If Palmetto GBA is your Home Health & Hospice Medicare Administrative Contractor (HHH MAC), you may soon have to deal with National Government Services too. “Palmetto GBA has entered into a subcontracting arrangement with National Government Services to provide cost report appeal services effective August 27, 2015,” the MAC says on its website. “The transition of this workload includes new and existing cost report appeals for both Part A and HHH services.” The change came with new email and physical addresses for cost report matters, Palmetto notes.

Dermatologist Faces 7 Years in Prison

An Illinois dermatologist is heading behind bars for seven years after submitting $3.7 million in claims for pre-cancerous lesion destructions — when his patients didn’t suffer from pre-cancerous lesions.

Some of the doctor’s claims involved the destruction of lesions that weren’t pre-cancerous, while other claims for this service occurred on dates of service when the doctor performed cosmetic procedures such as “lunchtime laser peels,” the Department of Justice (DOJ) said in an Aug. 28 statement. One former patient testified that she underwent repeated laser treatments to lighten her freckles, which the doctor subsequently billed as destroying 491 pre-cancerous lesions on her skin (to the tune of $4,597).

In addition to spending 84 months behind bars, the doctor also has to pay $3.76 million back to the government.
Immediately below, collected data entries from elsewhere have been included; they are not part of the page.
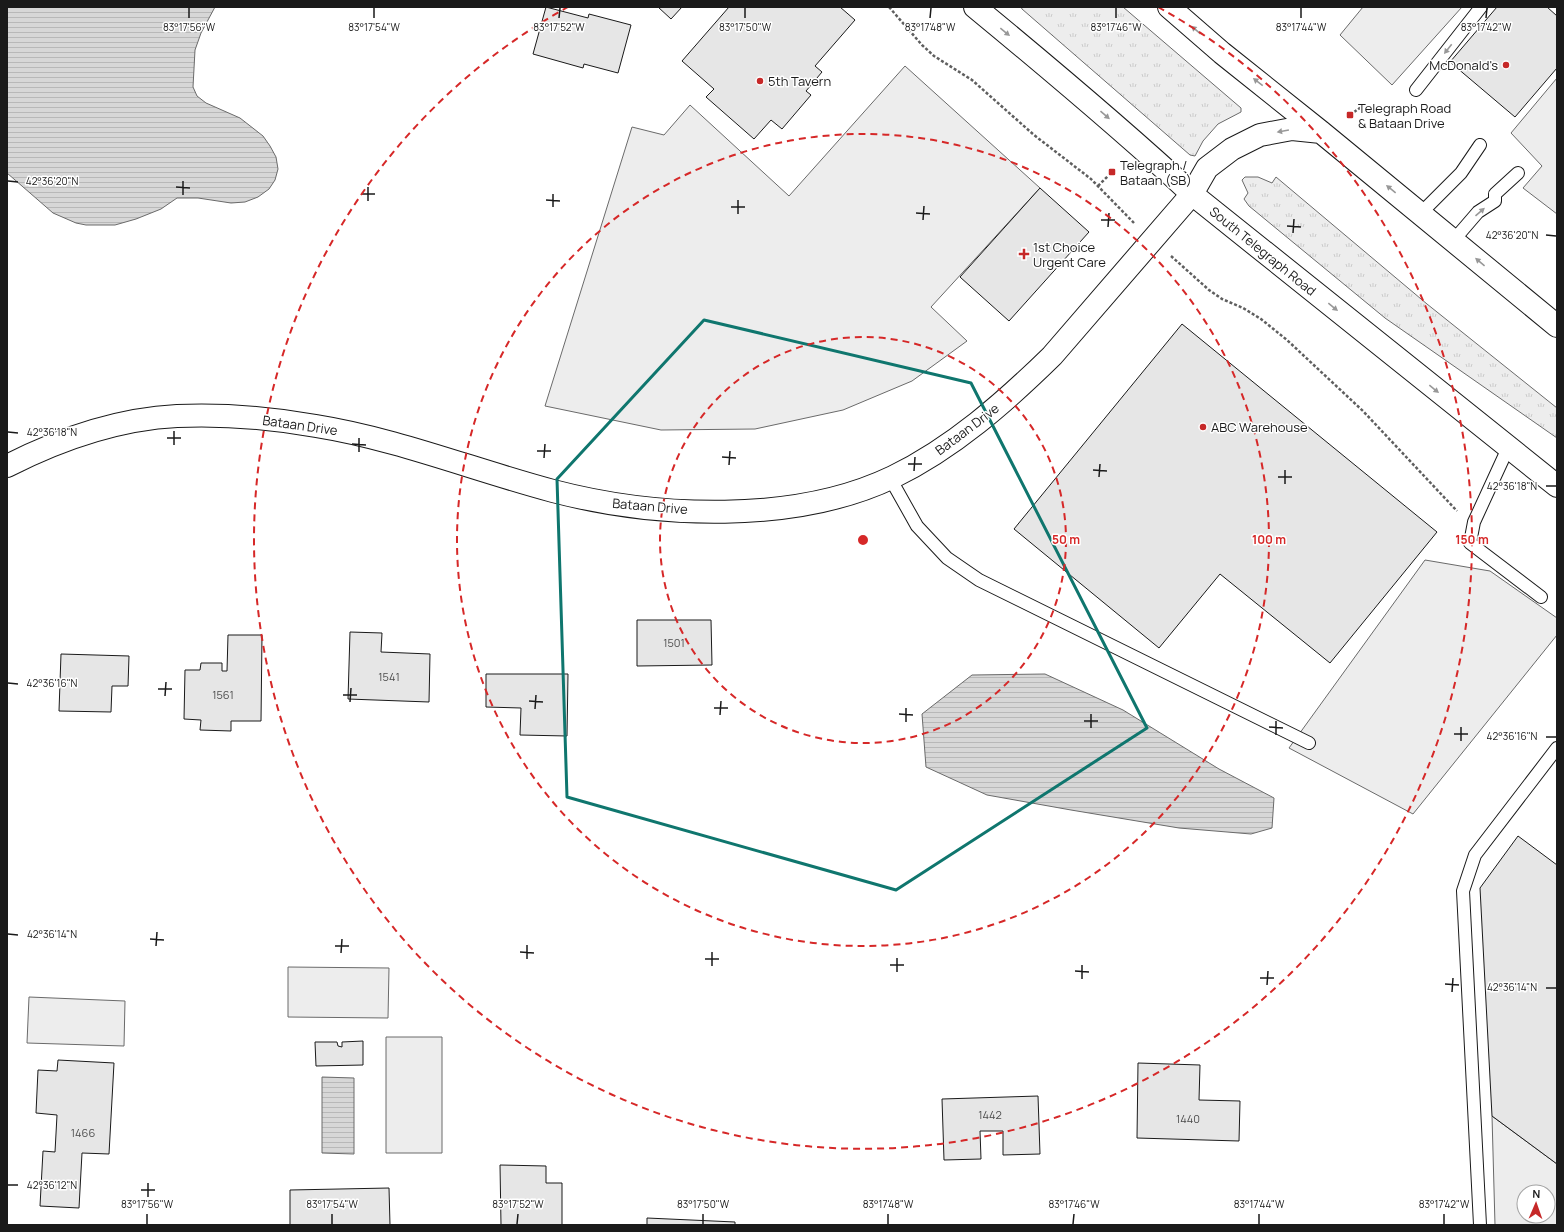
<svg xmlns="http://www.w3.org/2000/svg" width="1564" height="1232" font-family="Manrope,sans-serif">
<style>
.grass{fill:url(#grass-tufts);stroke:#6a6a6a}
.built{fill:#ededed;stroke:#6a6a6a;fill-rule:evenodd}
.water{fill:url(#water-rules);stroke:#6a6a6a}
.building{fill:#e6e6e6;stroke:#1a1a1a}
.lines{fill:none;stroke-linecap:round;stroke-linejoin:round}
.service-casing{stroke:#1a1a1a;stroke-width:14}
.minor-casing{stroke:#1a1a1a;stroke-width:24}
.trunk-casing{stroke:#1a1a1a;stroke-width:24}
.path{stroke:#5f5f5f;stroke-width:2.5;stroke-dasharray:3 2;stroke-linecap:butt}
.service{stroke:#fff;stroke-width:12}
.minor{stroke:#fff;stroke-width:22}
.trunk{stroke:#fff;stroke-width:22}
.oneway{fill:#989898}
.marked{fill:none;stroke:#0f766e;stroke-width:3;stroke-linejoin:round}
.ticks{fill:none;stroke:#1a1a1a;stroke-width:1.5}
.ring{fill:none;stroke:#d62828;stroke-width:2;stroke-dasharray:7 5}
.poi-dot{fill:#c62828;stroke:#fff;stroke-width:1.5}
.labels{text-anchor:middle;stroke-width:3;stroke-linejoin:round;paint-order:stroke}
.number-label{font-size:11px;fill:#4d4d4d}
.poi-label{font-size:13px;fill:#1a1a1a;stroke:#fff;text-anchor:start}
.street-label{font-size:13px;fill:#1a1a1a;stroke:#fff}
.ticks-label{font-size:10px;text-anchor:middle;fill:#1a1a1a;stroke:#fff;stroke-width:3;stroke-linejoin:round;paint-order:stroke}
.centre{fill:#d62828;stroke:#fff;stroke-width:2}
.ring-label{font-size:12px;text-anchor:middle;font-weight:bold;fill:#d62828;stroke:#fff;stroke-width:3;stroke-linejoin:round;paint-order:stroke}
</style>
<defs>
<pattern id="grass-tufts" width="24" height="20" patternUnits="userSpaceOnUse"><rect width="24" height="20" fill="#ededed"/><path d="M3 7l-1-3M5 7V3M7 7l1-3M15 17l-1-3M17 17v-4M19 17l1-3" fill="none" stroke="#cbcbcb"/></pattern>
<pattern id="water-rules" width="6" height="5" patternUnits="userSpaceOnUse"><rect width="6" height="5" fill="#d7d7d7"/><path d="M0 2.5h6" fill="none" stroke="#b8b8b8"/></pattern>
</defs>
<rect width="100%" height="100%" fill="#fff"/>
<path class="grass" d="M1021,7H1123L1241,108V112L1218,124L1203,141L1195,156L1190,155L1022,9Z
M1245,177H1258L1272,183L1276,177L1427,304L1557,408V438L1385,318L1249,206L1244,199L1248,193L1242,180Z"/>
<path class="built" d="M1363,7H1462L1392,85L1340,35Z
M905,66L1040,188L931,307L967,341L912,381L843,410L755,429L661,430L545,406L632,127L664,135L690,105L789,196Z
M1557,78V214L1523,188L1542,166L1511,133Z
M1425,560L1490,571L1557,618V635L1413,814L1289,748Z
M288,967L389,968L388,1018L288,1017Z
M29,997L125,1001L124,1046L27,1043Z
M386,1037H442V1153H386Z
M1492,1116L1557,1164V1225H1495ZM1524,1192H1548V1216H1524Z"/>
<path class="water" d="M7,7H215L201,33L195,50L193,87L197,96L206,103L240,118L263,136L270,146L276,157L278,169L275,180L269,189L258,197L245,202L231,203L198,198H177L161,209L136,219L115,225H86L76,223L53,213L7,173Z
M1045,674L1123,710L1219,769L1274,798L1272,828L1251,834L1179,828L1071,810L987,795L926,767L922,714L972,675Z
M322,1077L354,1078V1154L322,1153Z"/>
<path class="building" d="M546,7L588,18L589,14L631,25L618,73L584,64L583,68L533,54Z
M658,7H682L671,19Z
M729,7H840L855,20L815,66L822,72L806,91L811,95L782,129L771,120L754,139L706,97L714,89L682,61Z
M1497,7H1547L1557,16V68L1515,117L1450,62Z
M1040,188L1089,232L1009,321L960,277Z
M1182,324L1437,532L1330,663L1220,574L1159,648L1014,529Z
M637,620H711L712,665L637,666Z
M350,632L382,633L381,652L430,654L429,702L348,699Z
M228,635H262L261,721H231V731L200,730L201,720L184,719L185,670H200L201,663H222V671H227Z
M61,654L129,656L128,686H112L111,712L59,711Z
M486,674H568L567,736L520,735L521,708L486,707Z
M1518,836L1557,865V1164L1492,1116L1480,888Z
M363,1041V1065L316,1066L315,1042H337L338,1046L342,1047V1042Z
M58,1060L114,1063L109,1154L82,1153L79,1208L40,1206L43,1151L55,1152L57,1115L36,1113L38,1070L57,1071Z
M1138,1063L1200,1065L1199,1100L1240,1101L1239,1141L1137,1138Z
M1038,1096L1040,1154L1003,1155V1131H980L981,1159L944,1160L942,1099Z
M500,1165L546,1166V1183H562V1225H501Z
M389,1188L390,1225H290V1190Z
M647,1218L735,1222V1225H647Z"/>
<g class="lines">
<g class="service-casing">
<path id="service" d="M1416,90L1481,7
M1421,213L1461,173L1480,145
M1453,241L1478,212L1495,201V194L1518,173
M1508,448L1474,522L1470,543L1541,597
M890,478L917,526L947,558L979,580L1309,743
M1480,1225L1463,891L1475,855L1557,748"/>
</g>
<g class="minor-casing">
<path id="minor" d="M7,466C60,439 118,419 177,416C223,414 271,418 316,426C397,439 474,470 553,491C656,518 795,524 893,477C953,448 1005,402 1052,356L1192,194"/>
</g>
<g class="trunk-casing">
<path id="trunk" d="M975,7C1049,68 1122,129 1192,194L1557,486
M1169,7L1222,53L1321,132L1557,326
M1192,194L1207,168L1232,149L1260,135L1292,129L1321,132"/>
</g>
<path class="path" d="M889,7L922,45L934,56L972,80L1034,135L1091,179L1134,223
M1350,115L1364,105
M1098,186L1112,172
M1171,256L1209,290L1222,299L1243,308L1261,319L1287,340L1363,411L1457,511"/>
<use href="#service" class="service"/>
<use href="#minor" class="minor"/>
<use href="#trunk" class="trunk"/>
</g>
<defs><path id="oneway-solid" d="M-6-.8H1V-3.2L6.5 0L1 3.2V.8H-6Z"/></defs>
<g class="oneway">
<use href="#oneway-solid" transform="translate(1196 30) rotate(-139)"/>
<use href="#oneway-solid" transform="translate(1005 32) rotate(39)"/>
<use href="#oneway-solid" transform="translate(1448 49) rotate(128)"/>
<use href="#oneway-solid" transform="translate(1258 82) rotate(-142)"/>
<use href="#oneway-solid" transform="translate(1105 115) rotate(41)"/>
<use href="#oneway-solid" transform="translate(1283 131) rotate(170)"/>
<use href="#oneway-solid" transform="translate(1391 189) rotate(-141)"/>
<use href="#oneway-solid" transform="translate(1480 212) rotate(-41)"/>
<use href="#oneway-solid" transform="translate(1480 262) rotate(-140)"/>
<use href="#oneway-solid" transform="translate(1333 307) rotate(39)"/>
<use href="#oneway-solid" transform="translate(1434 389) rotate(39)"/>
</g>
<path class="marked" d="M704,320L971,383L1147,728L896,890L567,797L557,479Z"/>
<path class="ticks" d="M189,18V8M374,18V8M559,18L560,8M745,18V8M930,18L931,8M1116,18V8M1301,18V8M1486,18L1487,8M8,181L18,182M176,187L190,188M361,194H375M183,195V181M546,200L560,201M368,201V187M553,207V194M731,207H745M916,213L930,214M738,214V200M923,220L924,206M1101,220H1115M1287,226L1301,227M1108,227L1109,213M1293,233L1294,219M1546,235L1556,236M8,432L18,433M167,438H181M352,444L366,445M174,445V431M537,451H551M359,452V438M722,457L736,458M544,458L545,444M908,464H922M729,465L730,451M1093,470L1107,471M914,471L915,457M1099,477L1100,464M1278,477H1292M1285,484V470M1546,486H1556M8,683L18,684M158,689H172M343,695H357M165,696L166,682M529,701L543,702M350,702L351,688M714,708H728M535,709L536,695M899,714L913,715M720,715L721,701M1084,721H1098M906,722V708M1269,727L1283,728M1091,728V714M1454,734H1468M1276,735V721M1546,737H1556M1461,741V727M8,934L18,935M150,939L164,940M156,946L157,932M335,946H349M520,952L534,953M341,953L342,939M527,959V945M705,959H719M890,965H904M712,966V952M1075,971L1089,972M897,972V958M1260,978H1274M1082,979V965M1445,984L1459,985M1267,985L1268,971M1546,988H1556M1452,992L1453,978M8,1185H18M141,1190H155M148,1197V1183M147,1224V1214M332,1224V1214M517,1224L518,1214M703,1224V1214M888,1224V1214M1073,1224L1074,1214M1259,1224V1214M1444,1224V1214"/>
<g class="ring">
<circle cx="863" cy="540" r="203"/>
<circle cx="863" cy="540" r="406"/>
<path d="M1158 7A609 609 0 1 1 568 7"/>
</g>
<g class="poi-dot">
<circle cx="1506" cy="65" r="4"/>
<circle cx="760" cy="81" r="4"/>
<rect x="1346" y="111" width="8" height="8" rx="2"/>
<rect x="1108" y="168" width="8" height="8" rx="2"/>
<path d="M1022 248h4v4h4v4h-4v4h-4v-4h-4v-4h4z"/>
<circle cx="1203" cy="427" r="4"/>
</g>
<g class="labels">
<g class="number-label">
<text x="674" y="647">1501</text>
<text x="389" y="681">1541</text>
<text x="223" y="699">1561</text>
<text x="990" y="1119">1442</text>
<text x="1188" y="1123">1440</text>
<text x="83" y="1137">1466</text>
</g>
<g class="poi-label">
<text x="1498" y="70" text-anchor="end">McDonald's</text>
<text x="768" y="86">5th Tavern</text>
<text x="1358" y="113">Telegraph Road<tspan x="1358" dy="15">&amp; Bataan Drive</tspan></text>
<text x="1120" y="170">Telegraph /<tspan x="1120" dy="15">Bataan (SB)</tspan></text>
<text x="1033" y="252">1st Choice<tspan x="1033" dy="15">Urgent Care</tspan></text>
<text x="1211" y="432">ABC Warehouse</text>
</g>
<g class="street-label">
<text transform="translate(1263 251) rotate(39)" y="5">South Telegraph Road</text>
<text transform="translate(300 425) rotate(8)" y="5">Bataan Drive</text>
<text transform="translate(967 429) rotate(-37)" y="5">Bataan Drive</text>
<text transform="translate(650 506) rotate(5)" y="5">Bataan Drive</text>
</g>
</g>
<g class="ticks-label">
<text x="189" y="31">83°17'56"W</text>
<text x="374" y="31">83°17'54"W</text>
<text x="559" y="31">83°17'52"W</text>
<text x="745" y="31">83°17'50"W</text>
<text x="930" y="31">83°17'48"W</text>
<text x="1116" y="31">83°17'46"W</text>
<text x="1301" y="31">83°17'44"W</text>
<text x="1486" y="31">83°17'42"W</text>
<text x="52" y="185">42°36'20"N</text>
<text x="1512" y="239">42°36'20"N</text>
<text x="52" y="436">42°36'18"N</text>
<text x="1512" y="490">42°36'18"N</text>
<text x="52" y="687">42°36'16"N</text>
<text x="1512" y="740">42°36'16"N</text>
<text x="52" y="938">42°36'14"N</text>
<text x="1512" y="991">42°36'14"N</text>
<text x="52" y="1189">42°36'12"N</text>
<text x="147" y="1208">83°17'56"W</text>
<text x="332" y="1208">83°17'54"W</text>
<text x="518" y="1208">83°17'52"W</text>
<text x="703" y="1208">83°17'50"W</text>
<text x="888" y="1208">83°17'48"W</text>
<text x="1074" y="1208">83°17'46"W</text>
<text x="1259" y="1208">83°17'44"W</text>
<text x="1444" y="1208">83°17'42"W</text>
</g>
<circle cx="863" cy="540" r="6" class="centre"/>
<g class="ring-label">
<text x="1066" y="544">50 m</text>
<text x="1269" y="544">100 m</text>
<text x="1472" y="544">150 m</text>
</g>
<rect width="1564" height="1232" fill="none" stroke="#1a1a1a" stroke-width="16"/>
<g transform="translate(1536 1204) rotate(2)"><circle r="19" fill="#ffffff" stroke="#a3a3a3"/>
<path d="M0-3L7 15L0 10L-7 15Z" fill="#c62828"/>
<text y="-6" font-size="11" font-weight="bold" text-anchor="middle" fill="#1a1a1a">N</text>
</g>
</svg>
Resource: To read more about the case, visit the Department of Justice’s website at www.justice.gov/usao-ndil/pr/west-suburban-dermatologist-sentenced-7-years-federal-prison-defrauding-medicare

Kmart to Pay Millions in False Claims Act Fines

You may feel like regulators are always breathing down your practice’s neck looking for False Claims Act violations, but it might surprise you to learn that even your local discount store chains are facing the pinch from the feds.
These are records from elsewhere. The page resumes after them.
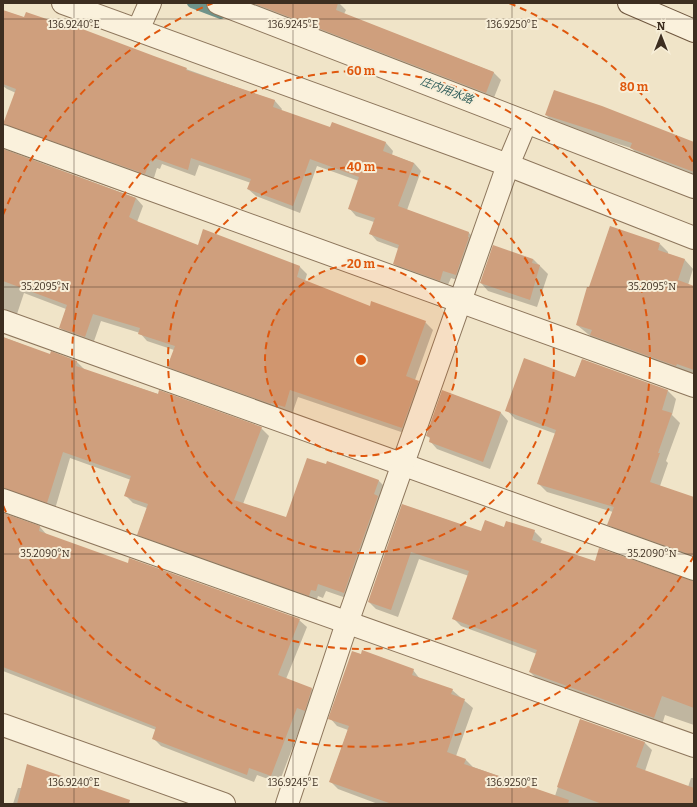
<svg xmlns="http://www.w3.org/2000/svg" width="697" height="807" font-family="Bitter,'Noto Sans JP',serif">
<rect width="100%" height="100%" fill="#f0e4c8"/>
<g fill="#0003">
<polygon points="245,3 339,3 346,10 344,14 493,72 501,80 493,100"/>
<polygon points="3,11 186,69 275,101 282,109 281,111 330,128 332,124 386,143 393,151 392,155 414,163 421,171 407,210 469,233 476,240 463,282 451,278 447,287 402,271 394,264 399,249 377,241 370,233 374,222 356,216 349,208 359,181 317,166 300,213 256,196 248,189 251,183 199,165 195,176 162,164 160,169 157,168 153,181 11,131 4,124 16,93 7,89 3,86"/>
<polygon points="546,115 694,143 694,176 640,156 631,148 555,124"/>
<polygon points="3,149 136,198 143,206 137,222 198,246 300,267 307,274 305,281 370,307 425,322 433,330 415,380 426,389 410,435 298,397 292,414 176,374 168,366 174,350 147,341 140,333 101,321 93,344 67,335 60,327 66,309 24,293 16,317 3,319"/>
<polygon points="660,244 668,252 668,254 685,260 693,269 688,285 694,287 694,375 600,344 577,325"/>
<polygon points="533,259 548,274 537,307 488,291 481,283"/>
<polygon points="3,337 50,355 77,362 85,370 261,428 269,436 243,504 286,518 378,480 386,488 352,600 326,591 323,598 318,596 316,602 146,542 138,534 147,508 133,503 126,496 131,480 70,458 55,509 3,497"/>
<polygon points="582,360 668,391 676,399 672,415 680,423 666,461 668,463 660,486 694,498 694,549 690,559 617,533 609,524 613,512 547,492 538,483 556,434 515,419 507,410 575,378"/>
<polygon points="443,391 501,413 508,421 490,469 437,449 430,441 431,439 427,436"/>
<polygon points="403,505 482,532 505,528 534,531 542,539 540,544 595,563 694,591 694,725 665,715 662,725 538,680 530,672 537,654 461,626 453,618 469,576 419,559 398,617 376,609 369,602"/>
<polygon points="3,513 40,527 47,535 128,565 299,620 307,627 286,679 312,689 319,696 312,718 305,715 279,783 257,775 254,782 161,746 153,738 156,730 3,671"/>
<polygon points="413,670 420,679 452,690 473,708 456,756 466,760 473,767 555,796 580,720 645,743 652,750 645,771 688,787 691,778 694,778 694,804 378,804 338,789 330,781 348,730 337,726 330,718"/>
<polygon points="18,788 22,788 106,804 13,804"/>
</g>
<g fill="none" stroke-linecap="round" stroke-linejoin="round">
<polyline stroke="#6f938a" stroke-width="10" points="192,3 221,14"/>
</g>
<g fill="#cf9f7d">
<polygon points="253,3 338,3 336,10 494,72 486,93"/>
<polygon points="3,10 24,17 26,12 76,29 77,27 154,56 187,68 186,70 275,100 273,107 330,127 332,122 386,142 383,151 414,163 398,206 469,232 468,237 469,237 456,275 443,271 440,281 393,264 399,245 369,234 375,218 348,209 359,177 310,159 293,206 247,189 251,179 191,158 188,170 154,158 153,162 150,161 145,174 3,124 16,89 3,84"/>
<polygon points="554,90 602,106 694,142 694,172 630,148 632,143 545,115"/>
<polygon points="3,149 136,198 129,217 139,222 198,245 203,229 300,266 297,277 370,306 371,301 426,321 406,376 419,381 402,428 290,390 285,407 271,403 271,404 167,367 175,346 138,334 140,328 93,314 85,337 59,328 67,305 3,281"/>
<polygon points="610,226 660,243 658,250 685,259 678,280 694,286 694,370 677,364 676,366 590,335 592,330 576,325 587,287 589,287"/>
<polygon points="493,245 533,259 532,263 540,265 530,300 480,283"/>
<polygon points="3,337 50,354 51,351 77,361 76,366 158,394 159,390 262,427 234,500 286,517 307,458 326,464 327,461 379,480 374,494 378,496 344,593 318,584 316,591 311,590 309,596 137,535 148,504 124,496 131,476 63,452 47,503 3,488"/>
<polygon points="524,358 575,377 582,359 668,390 662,410 672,413 658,453 660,453 650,482 694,497 694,556 607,525 614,507 537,484 556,430 505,411"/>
<polygon points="442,390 501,412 483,462 429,442 430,437 426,436"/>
<polygon points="402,504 481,531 485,520 504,527 506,521 535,530 532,540 595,561 599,548 694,581 694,708 662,696 654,718 529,672 537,650 452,619 469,571 411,552 391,610 368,602"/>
<polygon points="3,513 40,526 39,531 128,563 129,558 300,619 278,675 312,688 305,711 297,708 271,776 249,768 247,775 152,739 156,727 3,667"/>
<polygon points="362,650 414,669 412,675 453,689 451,694 465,699 447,752 466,759 464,764 569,800 568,804 392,804 329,782 349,726 328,719 352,651 361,654"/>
<polygon points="580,719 645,742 636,767 694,788 694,804 602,804 557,787"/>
<polygon points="27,764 130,800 129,804 17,804"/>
</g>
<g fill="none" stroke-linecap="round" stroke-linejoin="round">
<g stroke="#8d765c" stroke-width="24">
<g id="minor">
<polyline points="63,3 508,165 694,238"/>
<polyline points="218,3 694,187"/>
<polyline points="138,30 150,3"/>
<polyline points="3,136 694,386"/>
<polyline points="3,321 694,569"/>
<polyline points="3,500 694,746"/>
<polyline points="287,804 347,623 508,165 526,122"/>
</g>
</g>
<g stroke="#8d765c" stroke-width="24">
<polyline id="tertiary" points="3,725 224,804"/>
</g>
<g stroke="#6f573f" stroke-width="24">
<polyline id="secondary" points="629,3 694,31"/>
</g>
<use href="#minor" stroke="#faf1dc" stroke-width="22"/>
<use href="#tertiary" stroke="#faf1dc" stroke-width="22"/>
<use href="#secondary" stroke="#faf1dc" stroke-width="22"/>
</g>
<path fill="none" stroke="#3d2e20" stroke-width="1" stroke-opacity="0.45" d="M74,3V804M293,3V804M512,3V804M3,19H694M3,287H694M3,554H694"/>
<circle cx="361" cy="360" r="96" fill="#df570d" fill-opacity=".12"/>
<g fill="none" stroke="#df570d" stroke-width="2" stroke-dasharray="7 5">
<circle cx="361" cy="360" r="96"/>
<circle cx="361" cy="360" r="193"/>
<circle cx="361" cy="360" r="289"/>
<path d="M694 556A386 386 0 0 1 3 505M3 215A386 386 0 0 1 213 3M509 3A386 386 0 0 1 694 164"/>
</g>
<g text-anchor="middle" stroke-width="4" stroke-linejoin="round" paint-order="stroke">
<g font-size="11" font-style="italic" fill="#2f5d5a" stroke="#f7eed8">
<text transform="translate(447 90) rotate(21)" y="4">庄内用水路</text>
</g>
</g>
<g font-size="10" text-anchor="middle" fill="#3d2e20" stroke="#f7eed8" stroke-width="4" stroke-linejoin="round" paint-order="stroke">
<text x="74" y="28">136.9240°E</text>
<text x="293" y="28">136.9245°E</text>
<text x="512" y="28">136.9250°E</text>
<text x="45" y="290">35.2095°N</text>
<text x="652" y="290">35.2095°N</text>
<text x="45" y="557">35.2090°N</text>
<text x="652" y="557">35.2090°N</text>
<text x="74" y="786">136.9240°E</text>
<text x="293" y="786">136.9245°E</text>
<text x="512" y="786">136.9250°E</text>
</g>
<circle cx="361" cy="360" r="6" fill="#df570d" stroke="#f7eed8" stroke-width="2"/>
<g font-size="12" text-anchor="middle" font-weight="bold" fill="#df570d" stroke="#f7eed8" stroke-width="4" stroke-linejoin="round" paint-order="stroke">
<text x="361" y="75">60 m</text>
<text x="634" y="91">80 m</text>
<text x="361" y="171">40 m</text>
<text x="361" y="268">20 m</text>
</g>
<rect width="697" height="807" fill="none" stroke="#3d2e20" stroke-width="8"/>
<g transform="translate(661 36)" stroke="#f7eed8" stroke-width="3" paint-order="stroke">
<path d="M0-3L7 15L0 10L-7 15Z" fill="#3d2e20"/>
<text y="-6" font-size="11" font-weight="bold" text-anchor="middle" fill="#3d2e20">N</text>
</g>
</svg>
On Sept. 1, the DOJ announced that Kmart, a discount chain with 780 in-store pharmacies under its banner, paid $1.4 million to the government to settle allegations that the stores violated the False Claims Act by inducing Medicare beneficiaries to fill prescriptions at Kmart locations by offering them coupons and gas discounts.

“The government alleged that from June 2011 to June 2014, Kmart knowingly and improperly influenced the decisions of Medicare beneficiaries to bring their prescriptions to Kmart pharmacies by permitting the Medicare beneficiaries to use drug manufacturer coupons to reduce or eliminate prescription co-pays that they otherwise would be obligated to pay,” the DOJ said in a Sept. 1 statement. “Federal law prohibits a person from offering beneficiaries of certain federal health programs, such as Medicare, remuneration that is intended to influence the beneficiary’s choice of provider.”

Further, the government alleged that Kmart’s actions prompted Medicare patients to request expensive, brand name drugs rather than cheaper generic drugs, causing the government to increase its Medicare costs even though the more expensive drugs were not medically advantageous to the patients, the DOJ said. “The government also alleged that Kmart improperly encouraged Medicare beneficiaries to bring their prescriptions to Kmart pharmacies by offering them varying levels of discounts on the purchase of gasoline at participating gas stations based on the number of prescriptions that they filled at Kmart pharmacies,” the news release said.

The case was brought to the government’s attention after a Kmart pharmacist reported the potential violations. As a whistleblower, that pharmacist will collect almost $250,000 as his portion of the settlement.